At nearly every major technology event for the past five years we’ve been given at least one “wow” moment — when one of the big players would unveil some sort of product or service that no one had ever seen before.

The bar was set high for innovation, because there were wide-open spaces to be filled. Technology was revolutionary, not evolutionary. (Cue a dramatic Jobs-esque pause here.)

But so far in 2016, technology events have been disappointing. Mobile World Congress didn’t result in anything extraordinary, and both Google I/O and Apple’s WWDC were underwhelming, too. Microsoft made more splash with its LinkedIn acquisition than its March developer conference, and even Facebook’s F8 created more of a muted rumble than a stir.

It’s because the pace of smartphone hardware innovation has slowed, even reached a plateau. Screen size, resolution, processing speed, battery life, camera performance and casing durability all have practical limits of what’s possible, and, more importantly, what’s impactful to a consumer’s mindset.

What’s the real difference between this year’s and last year’s model? Double the storage? If I’m not hitting limits on my current device at 64GB, why would I upgrade to 128GB? If my apps are running just fine and I’m not noticing any slowness that impacts my use, why do I need a nominally faster processor? Just as we stopped having to upgrade our desktop systems every year to run the latest software or increase productivity, we are at a phase in the mobile market where the differences are becoming minor, and consumers hold on to what they have longer.
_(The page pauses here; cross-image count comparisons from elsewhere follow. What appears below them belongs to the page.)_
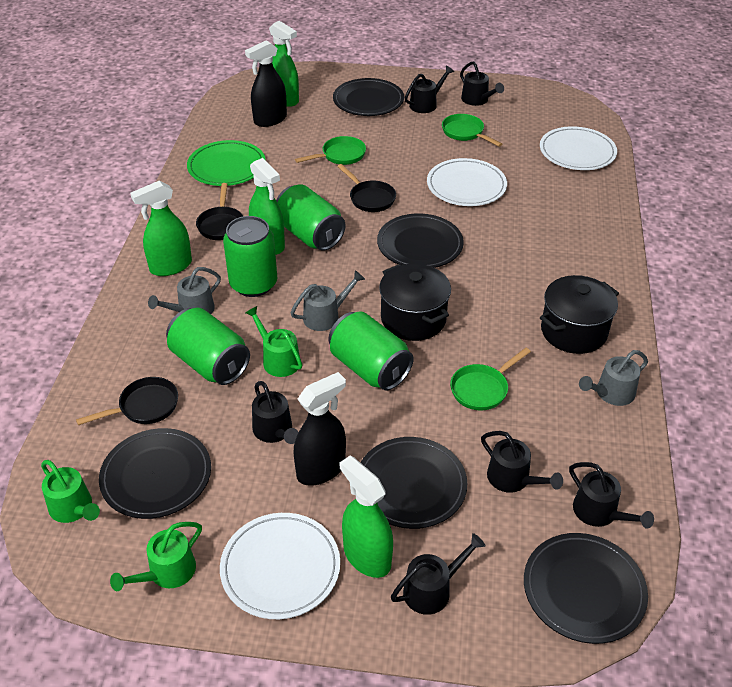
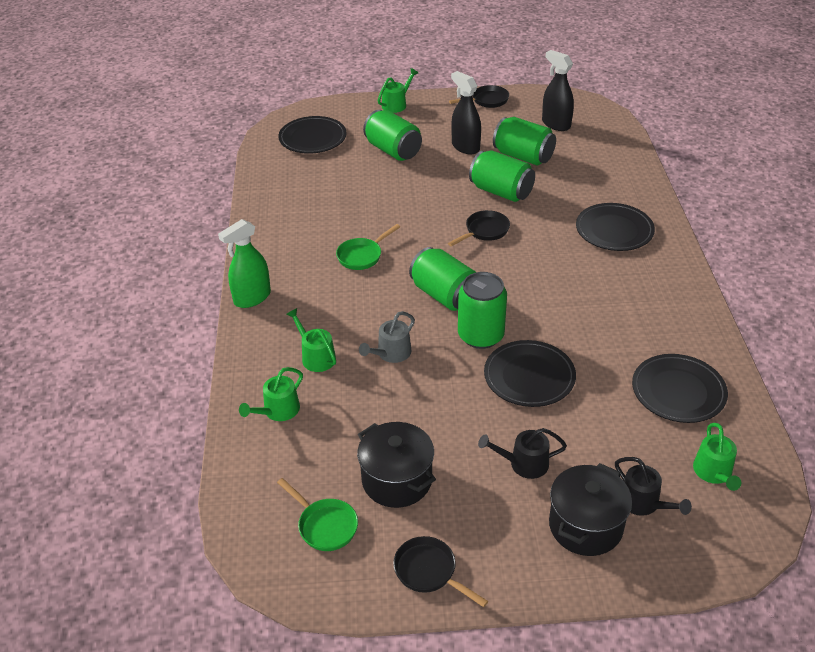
black plate: [99,428,211,519] [333,78,404,116] [360,437,467,529] [377,213,464,268] [524,533,648,644] = 5 -> [278,116,347,154] [484,340,576,407] [576,203,655,251] [632,354,728,423] = 4
black watering can: [252,381,299,444] [391,533,486,615] [405,66,454,113] [460,61,504,106] [481,431,563,493] [569,462,654,529] = 6 -> [478,428,567,479] [615,457,692,516] = 2
green can: [166,308,250,385] [223,216,277,297] [276,184,345,251] [328,311,414,390] = 4 -> [363,110,422,161] [409,247,476,311] [458,272,507,349] [469,150,535,202] [493,117,556,165] = 5
green pan: [295,136,366,165] [442,114,502,147] [450,348,531,411] = 3 -> [277,478,358,551] [336,224,400,270] = 2
green plate: [187,140,266,186] = 1 -> none = 0
green spray bottle: [130,181,192,276] [249,158,285,255] [269,21,299,107] [340,456,393,578] = 4 -> [218,219,271,308] = 1
green watering can: [41,460,100,523] [110,522,202,591] [245,306,302,377] = 3 -> [239,367,303,421] [286,308,336,372] [378,68,418,113] [693,423,741,491] = 4
grey watering can: [148,267,221,314] [290,271,365,331] [579,350,648,406] = 3 -> [359,311,415,363] = 1
white plate: [220,513,340,619] [427,158,507,206] [540,126,617,170] = 3 -> none = 0

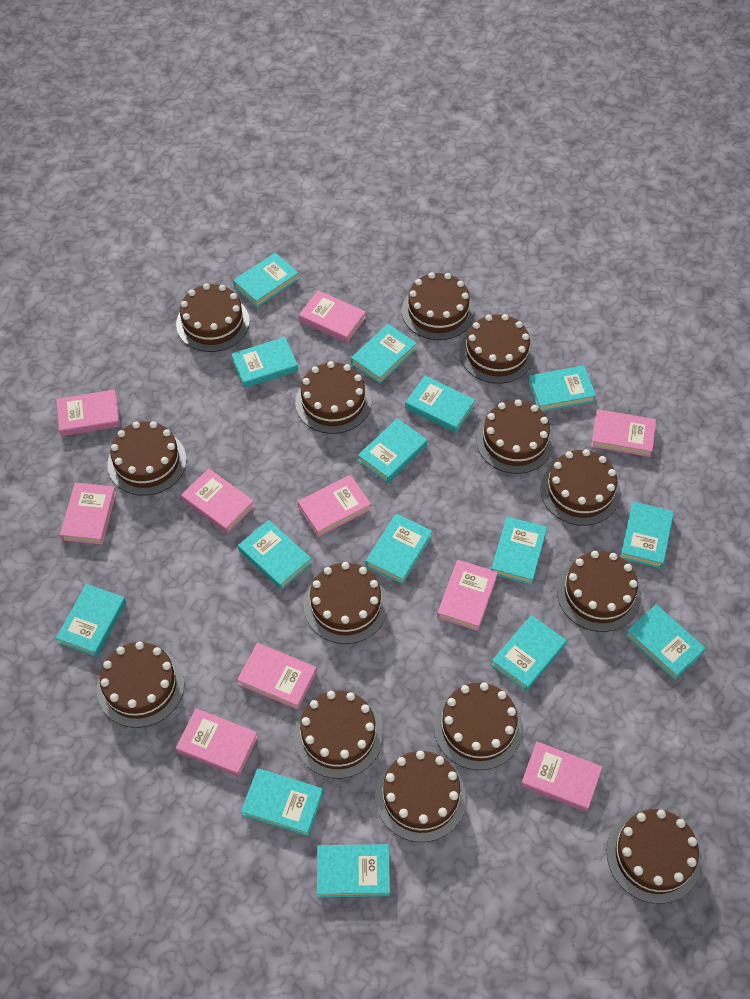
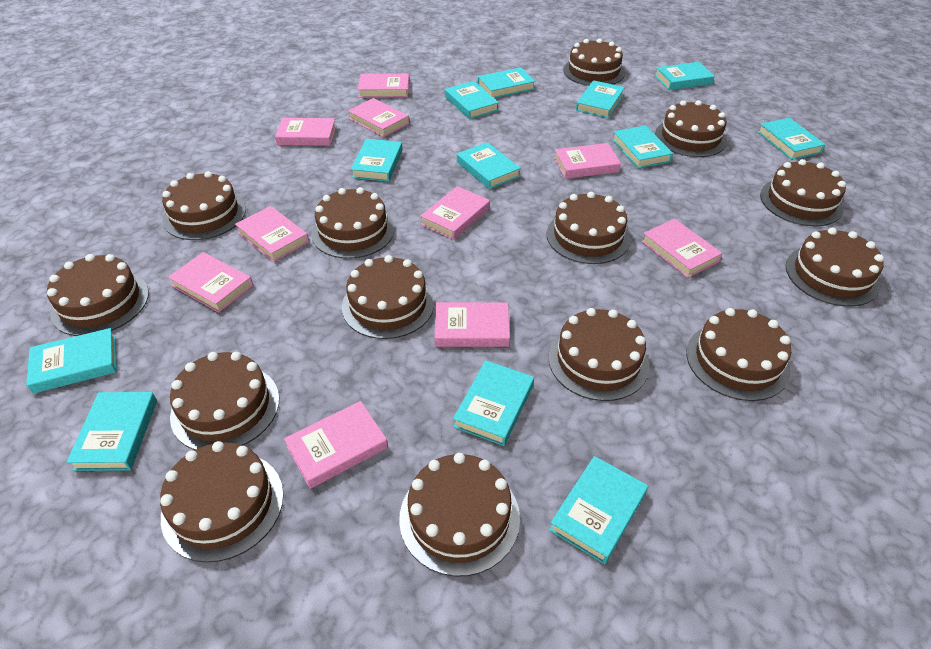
turquoise book: [56,584,126,657] [231,337,298,388] [233,253,299,307] [238,520,312,590] [241,768,323,836] [317,844,390,897] [351,324,417,384] [358,418,427,483] [366,514,433,584] [405,376,475,433] [491,517,547,585] [491,615,567,691] [528,365,596,412] [620,501,674,569] [626,604,706,680] = 15 -> [26,328,117,394] [66,392,157,471] [351,139,403,182] [445,81,499,119] [453,360,534,446] [457,142,521,189] [478,67,535,98] [549,456,648,564] [576,80,625,118] [612,125,673,169] [655,62,715,90] [758,118,825,160] = 12

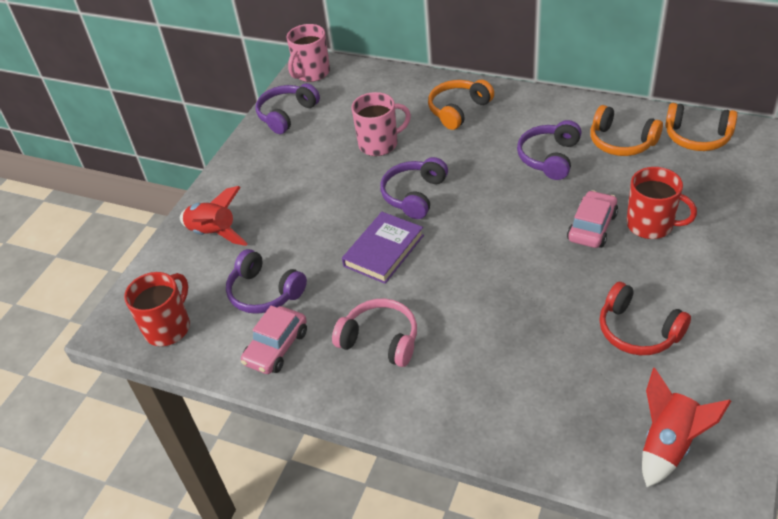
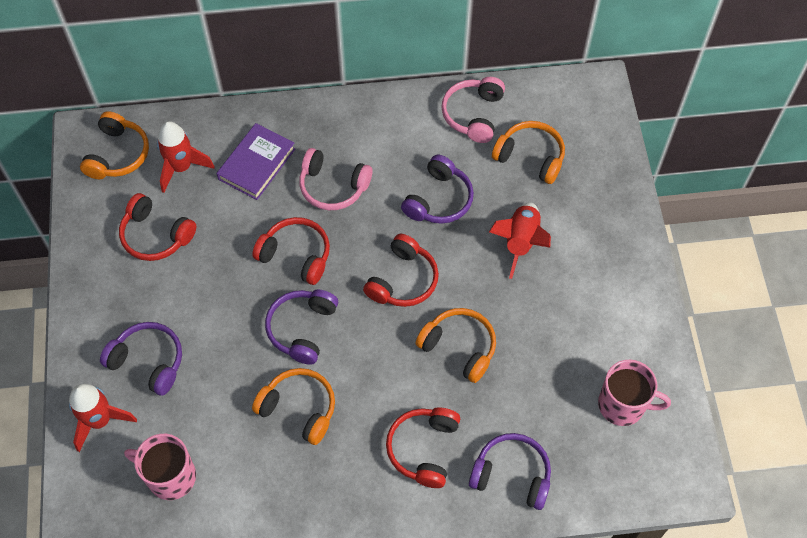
orange headphones: [428,80,494,130] [590,105,663,156] [665,103,738,151] = 3 -> [80,111,149,179] [252,368,335,445] [415,308,496,383] [492,121,565,184] = 4
pink car: [241,306,307,374] [567,190,618,248] = 2 -> none = 0
pink headphones: [332,299,417,367] = 1 -> [299,148,372,210] [441,77,505,143] = 2
red headphones: [599,282,691,355] = 1 -> [119,193,197,261] [252,217,330,285] [363,234,439,307] [386,408,460,488] = 4
red mug: [124,272,190,346] [627,167,697,239] = 2 -> none = 0
red rocket: [180,186,248,246] [642,368,731,487] = 2 -> [69,384,137,452] [157,121,215,193] [489,202,551,279] = 3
But that’s OK. We may not have the same excitement over the “shiny newness” of the hardware options, but the devices we do have are becoming more important to us, penetrating more deeply into the fabric of our lives. The newness is in the “how” of its daily use, the ways it helps us do things better or more efficiently, not the “what” of its features.

And here’s where mobile enters its next phase: the development and maturation of the “how.” And a big part of that “how” looks like it will be artificial intelligence.

The AI revolution, and the subsequent innovation and growth it will bring, is just around the corner.

Artificial intelligence (AI) is obviously a wide field with many applications. For example, leveraging perception and motion manipulation to power self-driving cars is fascinating. So is deep problem-solving — using machines to complete tasks that are beyond the limits of the human mind. Those kinds of AI have clear potential to create new definitions of what’s possible and dramatically impact our future.

What’s really interesting for those of us who focus on consumer mindset is that all five of the technology giants chose to focus on the promise of AI to act as a personal assistant. From Apple’s Siri to Google’s Assistant; Amazon’s Alexa to Microsoft’s Cortana and Facebook’s chatbots, companies are focused on creating a digital entity that can understand what we need and provide it quickly and efficiently, with the ability to learn our individual habits and cater to our individual needs.

Years ago, we’d have called it a butler; today it’s called a digital assistant.

Perhaps it’s a result of the cultural trend toward hyper-productivity, the fierce need to get more done in a day than anyone else. We wear “busyness” like a badge, a sign of significance and success, maybe even fulfillment.

Still, as Fast Company’s Mark Sullivan notes, an AI assistant must be the connective tissue between ourselves, all of our devices/screens and the world around us. To do that, it must a) have and continue to obtain intimate knowledge of the user, b) know their “stuff” and where it is, and c) know about the outside world, and introduce useful or entertaining things.

None of the five companies have been able to do all of these things. Google and Facebook have the leg up on social data, while Apple comes out on top when it comes to “stuff” (music, files, video, images), thanks to its hardware footprint. Google has the massive knowledge graph on what we’re interested in, while Amazon has access to vast stores of shopping data — the real, tangible things that we buy in our everyday lives.

But no one company has it all, and we are likely still years away from AI becoming a mass-market reality. The ideas are there, but execution remains nascent. Apple needs to improve Siri’s ability to work across platforms. Facebook and Microsoft’s chatbots both have a ways to go before they can become truly useful. And that killer application, the one we never realized we couldn’t live without, may not yet have been identified.

If these obstacles can be overcome, AI will not just be about ordering pizza or getting an Uber to the airport. You will be able to have it set up a dinner with, say, two former colleagues at a restaurant you’ve all been talking about going to for years — and then gets you there, on time, with a strategic book recommendation for one of your dinner mates.

This might be a bit much for many in today’s generation to accept; despite our technological savviness, many of us will hold tight to the tasks that we think of as essentially human. But all signs point to the next generation as having the trust in technology, the appetite for automation and the comfort with sharing personal details to be eager consumers of this type of service.

So while this new phase of mobile may feel slow, the AI revolution, and the subsequent innovation and growth it will bring, is just around the corner. By all indications, it’s no longer a matter of if, but when.